A trial in Zimbabwe of the Friendship Bench intervention, i.e., delivery of primary care psychological interventions by trained lay health workers, found that such an intervention was feasible and scalable in LMICs.[19] Similar trials modeling this intervention have also been done in Asian countries-a systematic review across 32 RCTs found that lay health workers delivered structured interventions were feasible and sustainable.[20] Lay workers are essentially members of the same community and hence help reduce the stigma related to mental illness and ensure accessibility as well as continuity of care. The WHO-Mental Health Gap Action Programme intervention guide for non-specialist health workers aligns itself with this principle. It is structured and evidence-based that supports task-sharing and integration of mental health with primary care, routine antenatal care, HIV clinic services, and schools, and can be adapted to local contexts.[21]
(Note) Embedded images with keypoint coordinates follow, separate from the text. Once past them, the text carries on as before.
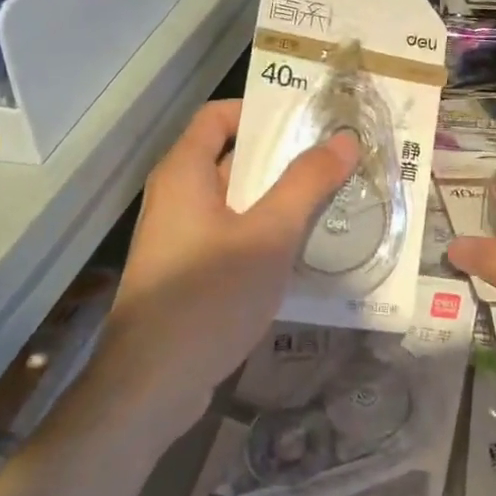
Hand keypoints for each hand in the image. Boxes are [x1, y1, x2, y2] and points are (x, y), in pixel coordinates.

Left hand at [86, 100, 357, 435]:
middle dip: (283, 156)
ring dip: (279, 197)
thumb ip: (306, 184)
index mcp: (184, 173)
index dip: (261, 110)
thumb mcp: (268, 236)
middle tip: (336, 159)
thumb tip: (345, 139)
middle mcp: (176, 197)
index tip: (310, 119)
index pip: (218, 115)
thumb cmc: (208, 297)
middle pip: (232, 157)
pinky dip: (264, 231)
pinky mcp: (188, 272)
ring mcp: (180, 237)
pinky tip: (302, 248)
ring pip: (236, 200)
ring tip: (331, 199)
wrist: (151, 385)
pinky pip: (231, 234)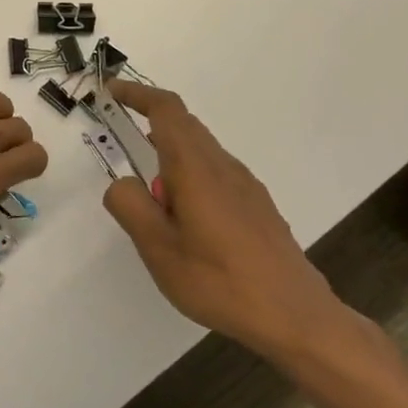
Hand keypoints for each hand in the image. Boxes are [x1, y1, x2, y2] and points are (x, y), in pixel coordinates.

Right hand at [102, 80, 353, 369]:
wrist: (297, 316)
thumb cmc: (220, 282)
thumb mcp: (158, 249)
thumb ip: (131, 207)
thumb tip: (123, 182)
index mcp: (196, 169)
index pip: (167, 110)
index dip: (138, 94)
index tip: (111, 91)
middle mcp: (223, 166)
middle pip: (184, 125)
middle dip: (149, 121)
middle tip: (119, 140)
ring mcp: (245, 185)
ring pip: (200, 150)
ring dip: (169, 155)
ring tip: (151, 199)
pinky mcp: (257, 205)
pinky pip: (214, 172)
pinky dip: (188, 175)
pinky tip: (185, 218)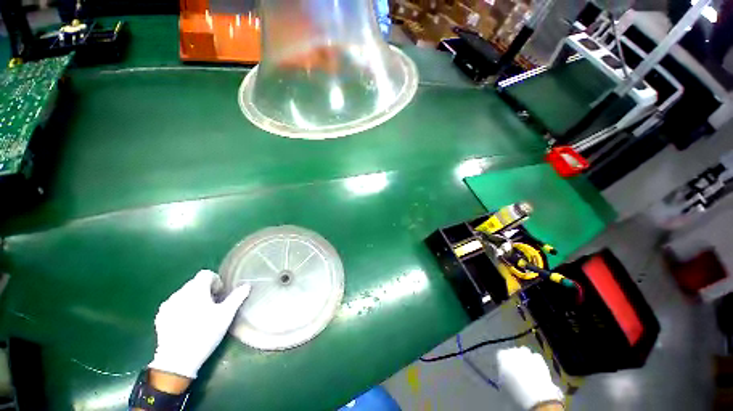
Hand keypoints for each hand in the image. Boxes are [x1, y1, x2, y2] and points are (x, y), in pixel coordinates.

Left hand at [148, 270, 250, 378]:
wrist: (178, 359)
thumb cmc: (205, 333)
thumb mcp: (226, 315)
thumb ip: (237, 297)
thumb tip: (246, 285)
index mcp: (196, 289)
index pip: (206, 274)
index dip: (215, 281)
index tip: (220, 294)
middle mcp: (180, 293)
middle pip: (195, 283)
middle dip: (205, 290)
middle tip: (213, 305)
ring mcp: (167, 305)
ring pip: (184, 294)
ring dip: (193, 299)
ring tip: (200, 315)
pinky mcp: (160, 317)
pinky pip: (174, 305)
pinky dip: (182, 308)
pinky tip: (186, 322)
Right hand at [496, 346, 563, 409]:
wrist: (536, 394)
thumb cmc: (517, 391)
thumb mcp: (505, 383)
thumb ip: (503, 373)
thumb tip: (504, 372)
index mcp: (502, 356)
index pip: (500, 355)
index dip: (503, 362)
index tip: (506, 370)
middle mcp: (513, 351)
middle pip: (512, 352)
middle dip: (514, 359)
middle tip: (517, 370)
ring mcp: (527, 353)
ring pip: (523, 352)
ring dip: (524, 358)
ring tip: (527, 369)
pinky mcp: (539, 358)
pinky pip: (535, 356)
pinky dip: (534, 361)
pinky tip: (536, 370)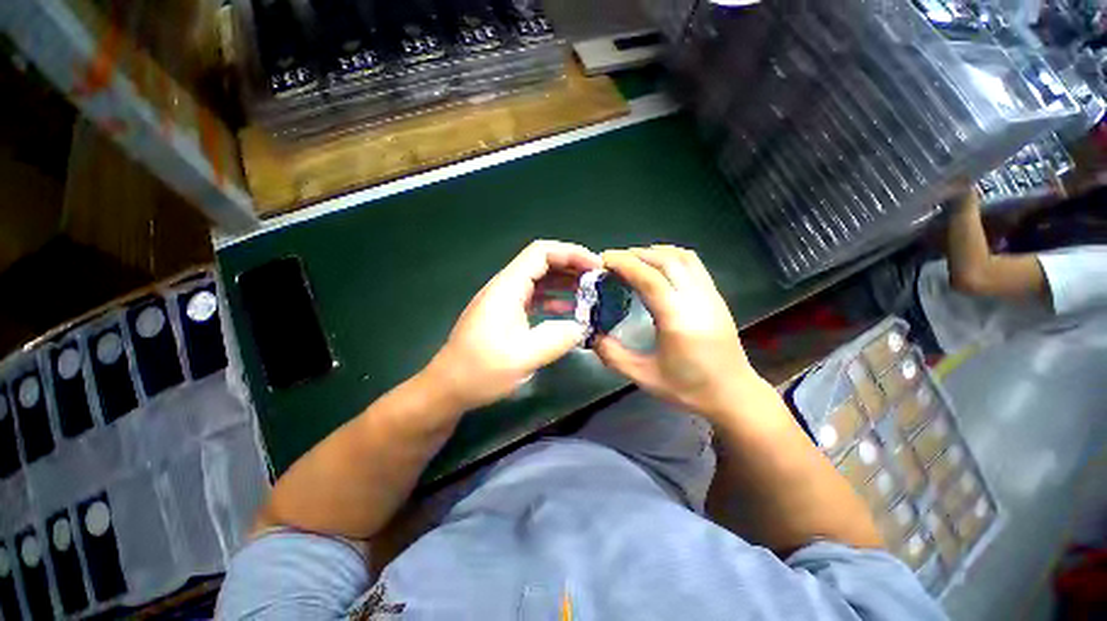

Community-based task-shared care should be the prime model of mental health service in LMICs with integration into primary care. The focus of care needs to include rapid expansion of primary care-based non-specialist delivered service, as expansion of a specialist-dependent model of care can be untenable in LMICs. Such strategies should be designed according to local relevance and with participation from community leaders and people with lived experiences. The blueprint for success in reducing the treatment gap also includes allocation of an adequate proportion of the budget, at least 5% of the healthcare budget, as suggested by the Lancet Commission of Global Mental Health and Sustainable Development, 2018.[22] Moreover, a universal one-size-fits-all approach to the mental health system will always lead to exclusion of the vulnerable groups from care. Women require interventions that tackle structural vulnerabilities like economic agency, safety at home and at the workplace, along with amelioration of psychological distress. For adolescents, schools provide an opportune platform for mental health service delivery- specifically for early intervention and the promotion of psychological well-being before environmental and psychosocial risk factors consolidate developmental vulnerabilities into formal clinical disorders. Whereas older adults benefit most from community-based psychosocial support that recognizes their unique risk profile. At the same time, digital mental health innovations are increasingly being used to upscale mental health services. This power of technology should be leveraged to design mental health tools that are locally relevant in low-resource settings and to encourage mental health equity.

For the scientific community, it means that building up the evidence base through extensive multisite population cohort studies with integrated surveillance systems and standardized outcome measurements should be a priority. Recruitment of community-based samples over hospital-based samples will yield results that are representative of a broader population. Hence, achieving mental health equity by 2030 will need concerted efforts from all stakeholders, including researchers, specialized mental health professionals, people with lived experiences, and those from diverse backgrounds.